→ **Dataset entries**:
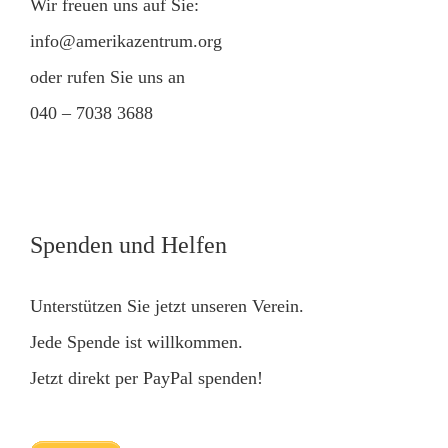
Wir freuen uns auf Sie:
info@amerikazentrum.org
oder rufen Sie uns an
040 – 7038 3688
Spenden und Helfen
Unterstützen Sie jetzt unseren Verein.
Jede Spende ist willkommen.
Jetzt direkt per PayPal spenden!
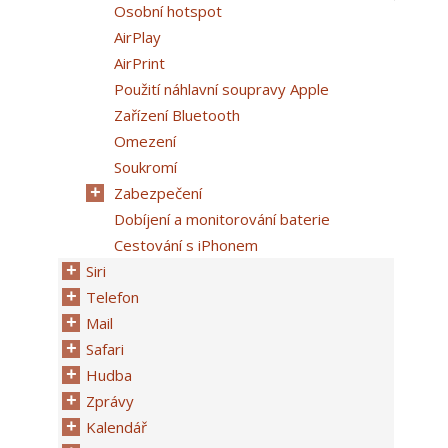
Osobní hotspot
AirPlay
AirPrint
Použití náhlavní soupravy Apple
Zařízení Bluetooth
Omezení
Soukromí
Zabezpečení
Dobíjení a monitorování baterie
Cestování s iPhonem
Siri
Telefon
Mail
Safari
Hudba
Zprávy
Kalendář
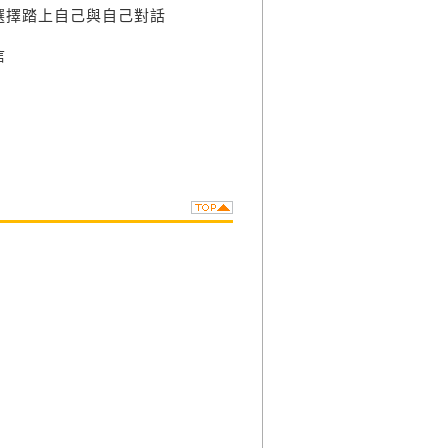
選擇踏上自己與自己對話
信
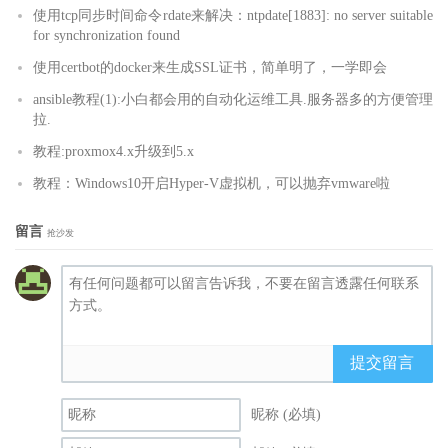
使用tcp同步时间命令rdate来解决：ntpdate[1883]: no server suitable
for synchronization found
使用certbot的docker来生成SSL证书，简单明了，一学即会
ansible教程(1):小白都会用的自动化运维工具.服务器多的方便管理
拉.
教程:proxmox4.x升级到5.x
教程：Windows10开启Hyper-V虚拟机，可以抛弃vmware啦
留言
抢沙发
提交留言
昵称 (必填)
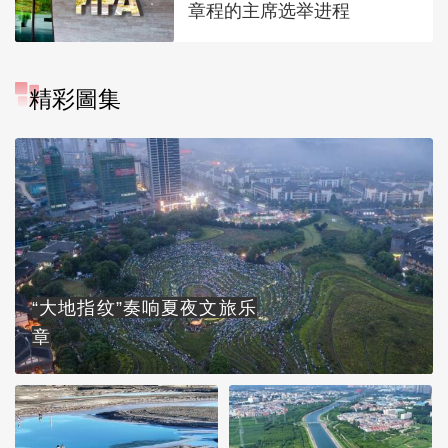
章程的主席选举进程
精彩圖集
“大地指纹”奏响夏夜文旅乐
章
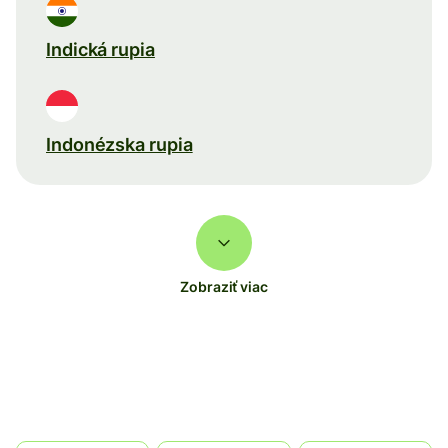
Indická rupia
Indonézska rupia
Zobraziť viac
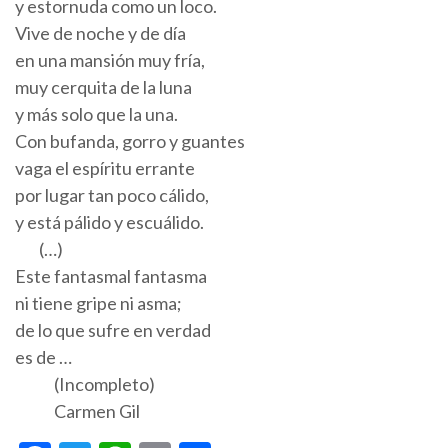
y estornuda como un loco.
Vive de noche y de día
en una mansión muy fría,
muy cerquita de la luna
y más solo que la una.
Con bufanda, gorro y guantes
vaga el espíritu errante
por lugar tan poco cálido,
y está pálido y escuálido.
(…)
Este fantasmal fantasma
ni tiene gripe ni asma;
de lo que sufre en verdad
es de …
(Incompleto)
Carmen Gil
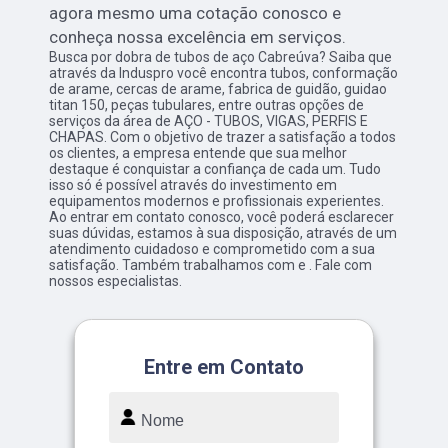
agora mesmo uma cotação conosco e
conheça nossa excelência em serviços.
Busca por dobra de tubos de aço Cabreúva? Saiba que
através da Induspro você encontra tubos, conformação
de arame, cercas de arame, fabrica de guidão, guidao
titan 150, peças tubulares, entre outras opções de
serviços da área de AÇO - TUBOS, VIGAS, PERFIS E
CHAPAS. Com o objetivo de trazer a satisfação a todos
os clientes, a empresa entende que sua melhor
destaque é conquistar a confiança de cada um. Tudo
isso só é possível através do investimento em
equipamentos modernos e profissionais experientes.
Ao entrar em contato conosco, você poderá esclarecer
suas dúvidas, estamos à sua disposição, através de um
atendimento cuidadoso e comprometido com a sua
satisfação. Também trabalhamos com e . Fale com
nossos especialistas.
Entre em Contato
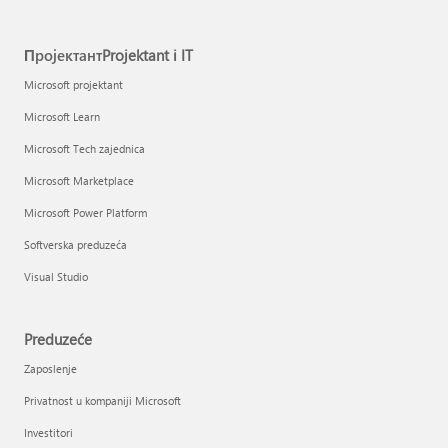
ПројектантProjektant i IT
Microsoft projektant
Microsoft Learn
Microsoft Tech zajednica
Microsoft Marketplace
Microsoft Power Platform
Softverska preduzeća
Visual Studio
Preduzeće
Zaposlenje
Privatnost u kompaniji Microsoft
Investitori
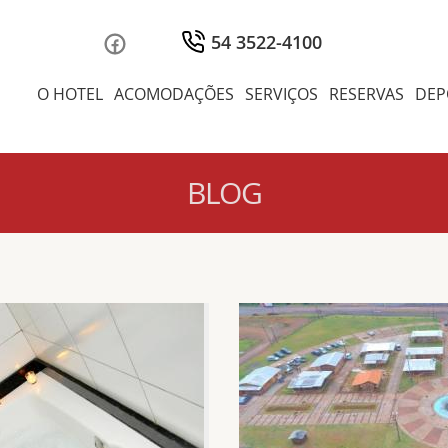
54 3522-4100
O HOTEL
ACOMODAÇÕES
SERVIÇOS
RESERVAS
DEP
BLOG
==
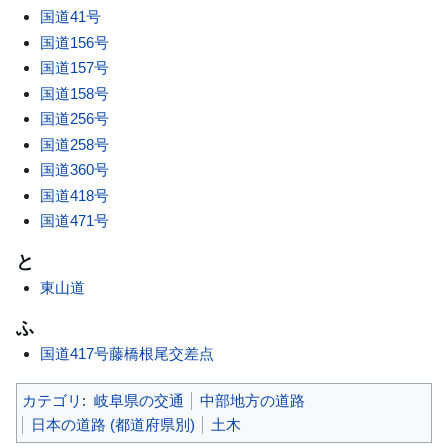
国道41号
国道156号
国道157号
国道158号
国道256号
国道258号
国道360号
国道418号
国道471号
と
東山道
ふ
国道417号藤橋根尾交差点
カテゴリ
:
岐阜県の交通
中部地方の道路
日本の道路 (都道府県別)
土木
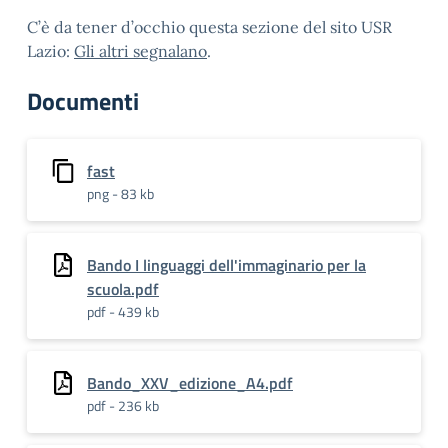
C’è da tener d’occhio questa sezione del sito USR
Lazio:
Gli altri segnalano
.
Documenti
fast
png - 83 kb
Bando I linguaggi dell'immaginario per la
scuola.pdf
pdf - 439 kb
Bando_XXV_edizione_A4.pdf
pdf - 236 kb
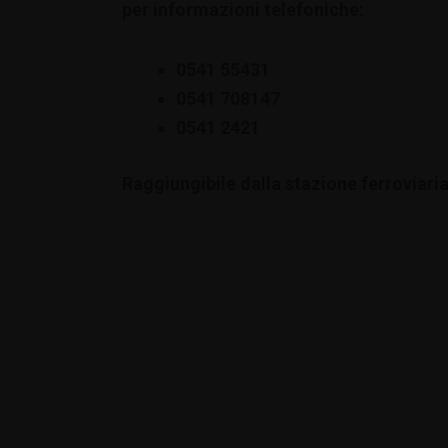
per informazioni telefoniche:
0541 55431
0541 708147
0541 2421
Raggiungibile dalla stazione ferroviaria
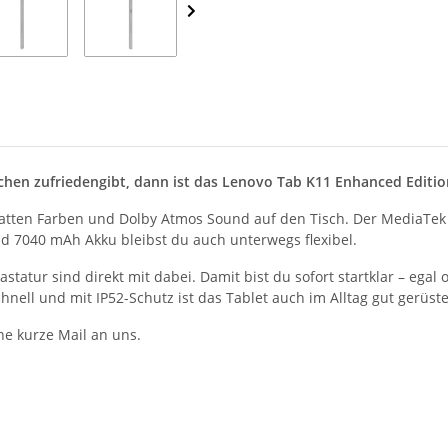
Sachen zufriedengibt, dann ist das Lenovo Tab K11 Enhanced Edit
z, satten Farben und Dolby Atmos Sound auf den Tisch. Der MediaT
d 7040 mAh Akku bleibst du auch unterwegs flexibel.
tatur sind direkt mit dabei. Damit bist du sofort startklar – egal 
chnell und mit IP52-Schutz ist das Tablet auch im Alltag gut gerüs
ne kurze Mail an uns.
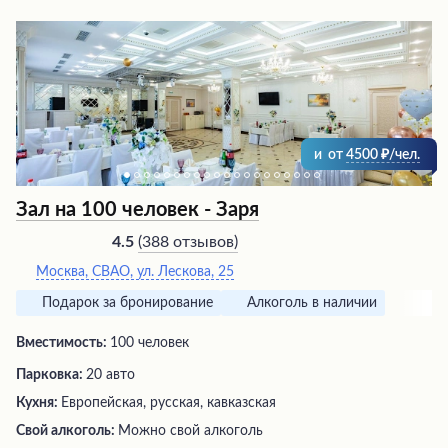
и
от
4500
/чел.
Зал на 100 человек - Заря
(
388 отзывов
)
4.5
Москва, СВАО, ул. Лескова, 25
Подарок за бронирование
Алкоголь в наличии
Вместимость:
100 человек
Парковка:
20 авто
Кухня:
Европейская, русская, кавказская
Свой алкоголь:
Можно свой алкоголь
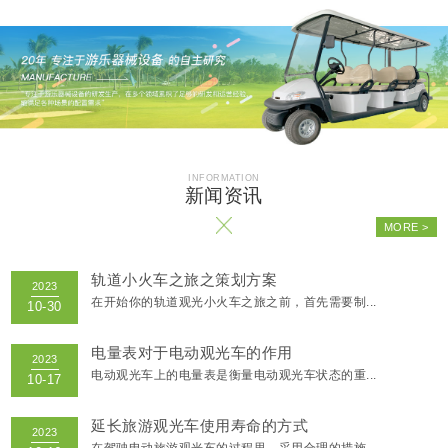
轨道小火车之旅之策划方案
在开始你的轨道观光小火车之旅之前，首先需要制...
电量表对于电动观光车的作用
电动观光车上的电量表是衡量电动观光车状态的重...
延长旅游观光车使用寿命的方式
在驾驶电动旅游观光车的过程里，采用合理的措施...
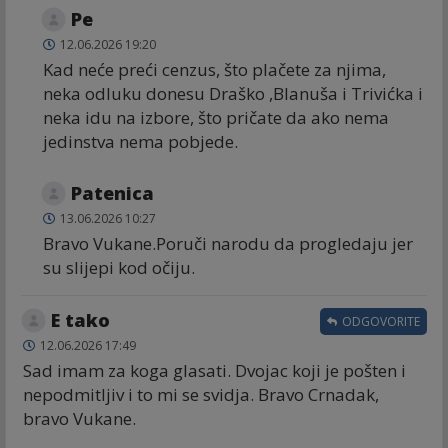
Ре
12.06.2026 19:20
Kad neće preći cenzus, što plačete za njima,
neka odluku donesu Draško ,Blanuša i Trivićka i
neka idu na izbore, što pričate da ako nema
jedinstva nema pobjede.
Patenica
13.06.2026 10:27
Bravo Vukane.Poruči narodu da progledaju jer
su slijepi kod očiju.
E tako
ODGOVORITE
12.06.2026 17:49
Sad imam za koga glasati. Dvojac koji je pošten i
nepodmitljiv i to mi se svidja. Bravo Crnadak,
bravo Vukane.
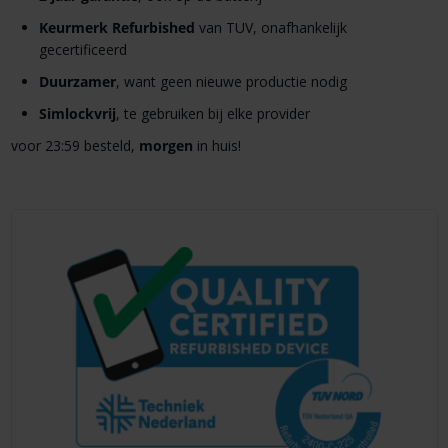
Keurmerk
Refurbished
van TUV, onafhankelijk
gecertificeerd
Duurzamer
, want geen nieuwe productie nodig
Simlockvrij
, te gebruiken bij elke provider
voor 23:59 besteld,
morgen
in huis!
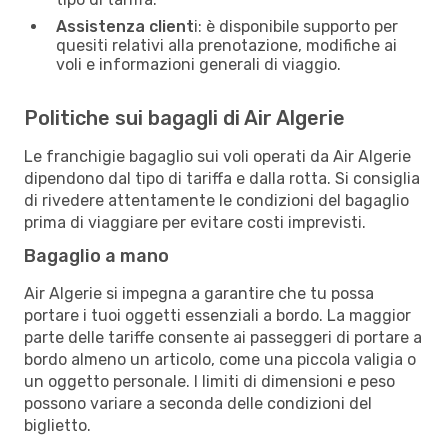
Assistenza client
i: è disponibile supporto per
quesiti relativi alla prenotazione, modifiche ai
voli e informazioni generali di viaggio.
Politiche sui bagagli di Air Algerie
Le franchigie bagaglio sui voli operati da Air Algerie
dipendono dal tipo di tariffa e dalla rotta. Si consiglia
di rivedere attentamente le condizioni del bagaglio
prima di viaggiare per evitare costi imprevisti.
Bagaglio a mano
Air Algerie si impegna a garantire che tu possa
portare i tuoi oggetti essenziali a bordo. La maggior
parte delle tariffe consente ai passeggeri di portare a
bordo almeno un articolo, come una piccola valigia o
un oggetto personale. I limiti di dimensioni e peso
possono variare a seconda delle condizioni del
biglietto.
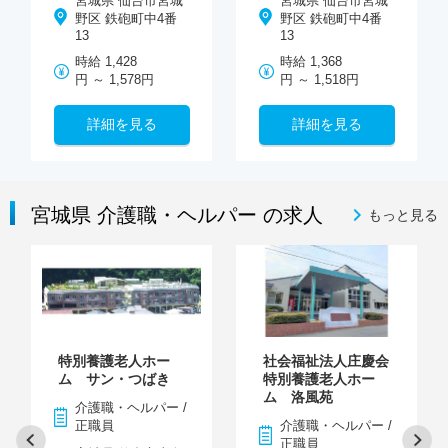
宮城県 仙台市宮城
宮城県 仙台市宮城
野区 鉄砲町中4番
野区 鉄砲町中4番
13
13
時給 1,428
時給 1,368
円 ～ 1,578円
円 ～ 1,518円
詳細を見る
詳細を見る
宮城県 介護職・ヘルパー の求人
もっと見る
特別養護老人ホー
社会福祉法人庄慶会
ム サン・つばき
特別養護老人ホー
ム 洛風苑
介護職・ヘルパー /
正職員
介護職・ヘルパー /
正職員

→ **PROBLEM DETAILS**: Report how many lines above contain the string "através". Please write the number only.

→ **RESPONSE TO THIS EXERCISE**: 3